Two years after the international outcry over the man-made catastrophe in Sudan, the Janjaweed militia have returned with a vengeance, bringing death and destruction, backed by forces of the Khartoum government.

The massacres and starvation of 2004 in Darfur prompted the dispatch of an African Union monitoring force and righteous indignation from the United Nations. Now, 10 UN resolutions later, the UN is at last considering sending its own peacekeepers.

The Sudanese government and the rebels - the Sudan Liberation Army (SLA), and the Justice and Equality Movement (JEM) - blame each other for breaching a ceasefire pact.
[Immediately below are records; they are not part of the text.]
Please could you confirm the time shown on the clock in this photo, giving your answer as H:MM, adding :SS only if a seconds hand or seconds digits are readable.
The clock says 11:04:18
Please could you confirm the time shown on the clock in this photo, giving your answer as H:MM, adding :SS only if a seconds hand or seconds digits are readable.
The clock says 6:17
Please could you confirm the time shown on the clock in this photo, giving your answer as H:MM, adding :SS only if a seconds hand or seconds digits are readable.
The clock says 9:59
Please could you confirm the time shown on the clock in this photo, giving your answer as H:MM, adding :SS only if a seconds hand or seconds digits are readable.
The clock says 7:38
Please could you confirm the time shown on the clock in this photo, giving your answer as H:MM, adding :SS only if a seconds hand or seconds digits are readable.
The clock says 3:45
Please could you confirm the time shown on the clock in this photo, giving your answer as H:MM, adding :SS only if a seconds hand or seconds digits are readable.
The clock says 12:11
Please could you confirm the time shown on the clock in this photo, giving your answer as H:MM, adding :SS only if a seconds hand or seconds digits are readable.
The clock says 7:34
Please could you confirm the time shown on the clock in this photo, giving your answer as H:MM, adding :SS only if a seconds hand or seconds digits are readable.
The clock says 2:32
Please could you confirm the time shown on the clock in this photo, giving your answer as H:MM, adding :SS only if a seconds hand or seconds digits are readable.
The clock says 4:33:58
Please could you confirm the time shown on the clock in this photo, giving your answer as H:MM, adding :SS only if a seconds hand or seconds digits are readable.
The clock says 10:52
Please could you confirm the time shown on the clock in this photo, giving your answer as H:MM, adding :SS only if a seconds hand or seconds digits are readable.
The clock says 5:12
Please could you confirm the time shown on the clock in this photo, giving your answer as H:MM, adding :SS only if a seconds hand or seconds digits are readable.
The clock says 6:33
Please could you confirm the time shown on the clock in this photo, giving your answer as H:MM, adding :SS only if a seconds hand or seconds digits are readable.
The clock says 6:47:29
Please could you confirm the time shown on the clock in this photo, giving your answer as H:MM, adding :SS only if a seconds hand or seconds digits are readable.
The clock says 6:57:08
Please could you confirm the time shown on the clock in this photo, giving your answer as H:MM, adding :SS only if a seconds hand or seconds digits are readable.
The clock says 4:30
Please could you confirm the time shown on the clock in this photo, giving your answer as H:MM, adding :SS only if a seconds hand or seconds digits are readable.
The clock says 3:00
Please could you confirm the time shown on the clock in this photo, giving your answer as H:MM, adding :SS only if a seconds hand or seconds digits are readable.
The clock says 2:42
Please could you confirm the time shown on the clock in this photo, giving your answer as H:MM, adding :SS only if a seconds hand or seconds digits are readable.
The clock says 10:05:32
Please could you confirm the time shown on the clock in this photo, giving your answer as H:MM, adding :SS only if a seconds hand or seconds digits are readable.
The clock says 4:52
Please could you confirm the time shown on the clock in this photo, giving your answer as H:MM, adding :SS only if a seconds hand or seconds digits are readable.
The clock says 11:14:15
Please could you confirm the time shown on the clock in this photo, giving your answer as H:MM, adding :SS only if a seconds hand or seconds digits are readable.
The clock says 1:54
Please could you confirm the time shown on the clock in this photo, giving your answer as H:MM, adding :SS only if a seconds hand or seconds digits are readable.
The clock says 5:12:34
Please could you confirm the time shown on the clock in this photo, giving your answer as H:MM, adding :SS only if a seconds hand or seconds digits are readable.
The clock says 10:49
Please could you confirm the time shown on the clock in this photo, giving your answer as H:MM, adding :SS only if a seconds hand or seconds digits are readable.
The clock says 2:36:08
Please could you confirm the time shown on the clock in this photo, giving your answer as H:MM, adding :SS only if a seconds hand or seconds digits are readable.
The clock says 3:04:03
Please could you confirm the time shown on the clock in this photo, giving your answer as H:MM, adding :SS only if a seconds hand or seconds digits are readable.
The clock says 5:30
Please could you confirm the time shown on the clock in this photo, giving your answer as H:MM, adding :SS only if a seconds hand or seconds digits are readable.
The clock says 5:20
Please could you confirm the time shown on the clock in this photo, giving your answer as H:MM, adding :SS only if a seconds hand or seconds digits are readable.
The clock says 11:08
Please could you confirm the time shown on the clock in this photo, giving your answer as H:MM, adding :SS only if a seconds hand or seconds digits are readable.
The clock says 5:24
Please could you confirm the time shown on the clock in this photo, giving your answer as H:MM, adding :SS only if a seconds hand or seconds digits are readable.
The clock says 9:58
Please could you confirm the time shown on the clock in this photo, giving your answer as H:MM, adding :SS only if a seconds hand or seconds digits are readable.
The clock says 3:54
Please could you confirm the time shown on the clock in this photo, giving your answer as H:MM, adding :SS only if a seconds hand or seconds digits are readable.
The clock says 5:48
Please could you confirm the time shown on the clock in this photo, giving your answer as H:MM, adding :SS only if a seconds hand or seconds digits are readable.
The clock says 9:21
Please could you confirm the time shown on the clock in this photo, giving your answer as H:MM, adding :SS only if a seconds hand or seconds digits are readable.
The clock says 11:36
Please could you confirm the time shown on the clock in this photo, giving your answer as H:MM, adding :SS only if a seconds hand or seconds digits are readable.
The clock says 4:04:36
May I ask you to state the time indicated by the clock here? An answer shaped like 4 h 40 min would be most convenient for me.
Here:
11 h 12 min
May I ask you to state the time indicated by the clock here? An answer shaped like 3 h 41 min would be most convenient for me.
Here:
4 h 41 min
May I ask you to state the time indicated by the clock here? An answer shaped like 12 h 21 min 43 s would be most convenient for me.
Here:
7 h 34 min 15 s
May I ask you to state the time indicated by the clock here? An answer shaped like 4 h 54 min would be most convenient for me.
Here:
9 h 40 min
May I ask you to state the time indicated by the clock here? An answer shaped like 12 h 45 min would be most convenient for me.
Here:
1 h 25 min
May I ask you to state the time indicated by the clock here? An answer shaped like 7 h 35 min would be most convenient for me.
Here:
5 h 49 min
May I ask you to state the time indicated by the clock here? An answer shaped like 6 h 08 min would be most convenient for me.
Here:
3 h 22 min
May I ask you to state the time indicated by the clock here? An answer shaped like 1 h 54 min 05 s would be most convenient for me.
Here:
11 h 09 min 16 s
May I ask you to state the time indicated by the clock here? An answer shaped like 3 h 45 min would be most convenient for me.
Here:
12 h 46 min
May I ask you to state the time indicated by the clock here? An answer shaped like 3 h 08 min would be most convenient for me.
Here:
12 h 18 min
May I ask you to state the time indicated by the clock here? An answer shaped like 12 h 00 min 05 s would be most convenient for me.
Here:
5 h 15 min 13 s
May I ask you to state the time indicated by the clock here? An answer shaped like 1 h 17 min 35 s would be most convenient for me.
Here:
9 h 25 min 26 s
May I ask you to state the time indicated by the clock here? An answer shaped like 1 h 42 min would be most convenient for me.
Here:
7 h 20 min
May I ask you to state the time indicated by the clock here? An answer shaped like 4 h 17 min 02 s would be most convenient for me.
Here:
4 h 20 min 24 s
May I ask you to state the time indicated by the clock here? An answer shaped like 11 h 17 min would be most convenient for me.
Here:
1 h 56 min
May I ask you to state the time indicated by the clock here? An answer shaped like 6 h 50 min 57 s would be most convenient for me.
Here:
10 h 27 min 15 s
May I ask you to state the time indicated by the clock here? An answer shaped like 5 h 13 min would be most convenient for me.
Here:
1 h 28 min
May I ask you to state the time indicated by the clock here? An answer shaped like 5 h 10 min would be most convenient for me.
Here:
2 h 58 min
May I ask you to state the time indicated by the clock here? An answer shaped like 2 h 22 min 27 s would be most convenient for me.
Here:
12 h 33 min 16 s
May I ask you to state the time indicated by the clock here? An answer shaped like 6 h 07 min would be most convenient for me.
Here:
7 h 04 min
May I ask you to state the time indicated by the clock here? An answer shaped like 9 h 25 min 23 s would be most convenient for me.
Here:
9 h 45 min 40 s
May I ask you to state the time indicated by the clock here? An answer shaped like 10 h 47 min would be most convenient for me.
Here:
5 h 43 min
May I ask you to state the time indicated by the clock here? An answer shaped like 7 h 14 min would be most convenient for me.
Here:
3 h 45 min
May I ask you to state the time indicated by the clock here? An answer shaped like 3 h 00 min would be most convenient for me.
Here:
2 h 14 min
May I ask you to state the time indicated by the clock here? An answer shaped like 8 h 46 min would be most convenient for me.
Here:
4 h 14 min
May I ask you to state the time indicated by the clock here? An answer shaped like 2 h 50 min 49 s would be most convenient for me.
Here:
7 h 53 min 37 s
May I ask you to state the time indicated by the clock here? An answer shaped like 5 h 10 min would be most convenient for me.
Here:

The resulting violence has led to the number of refugees in Darfur rising to 1.8 million, with 200,000 more in neighbouring Chad.

The pattern is the same as before: clashes between government forces and rebels, followed by raids by the Janjaweed - ethnic Arabs on camels and horses - on African villages leading to another round of killings and refugees.

The children's drawings of the terrible events were collected in refugee camps in Darfur and Chad by Annie Sparrow, a gynaecologist who has been working among victims of sexual violence, a recurrent theme accompanying the murders and mutilations.

Dr Sparrow is compiling a book, World's Smallest Witnesses, with Brian Steidle, a former US Marines officer who worked as an international observer with the African Union force before leaving in protest at what he considers its failure to protect the population.

As well as images of violence, some drawings feature a wistful hope of a better life. One is of a boy with books flying around his head. It was drawn by his eight-year-old sister who wanted to portray his dreams of escaping the mayhem and getting an education. Dr Sparrow said: "What they drew were unprompted by adults and the themes are the same, and they're pretty harrowing. These children were showing what happened to their families: their fathers and brothers being killed; their mothers and sisters being taken away to be raped."

The Aegis Trust, which has campaigned against the terror in Darfur, said: "The West must realise that the killings and the destruction have not stopped. We must not let this continue without doing anything about it, otherwise we'll be condoning the inflicting of terrible suffering."